# REQUIRED ACTION:
Lines that contain "left" are to be copied from the material, every one of them.
### THE DATA ###
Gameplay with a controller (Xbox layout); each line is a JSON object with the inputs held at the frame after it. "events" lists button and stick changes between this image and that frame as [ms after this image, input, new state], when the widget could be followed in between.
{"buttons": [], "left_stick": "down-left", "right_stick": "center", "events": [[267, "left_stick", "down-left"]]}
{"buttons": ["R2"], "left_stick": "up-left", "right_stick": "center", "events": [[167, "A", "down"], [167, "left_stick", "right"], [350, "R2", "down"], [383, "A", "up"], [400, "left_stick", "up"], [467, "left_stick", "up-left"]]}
###
# TASK RESULT:
{"buttons": [], "left_stick": "down-left", "right_stick": "center", "events": [[267, "left_stick", "down-left"]]}
{"buttons": ["R2"], "left_stick": "up-left", "right_stick": "center", "events": [[167, "A", "down"], [167, "left_stick", "right"], [350, "R2", "down"], [383, "A", "up"], [400, "left_stick", "up"], [467, "left_stick", "up-left"]]}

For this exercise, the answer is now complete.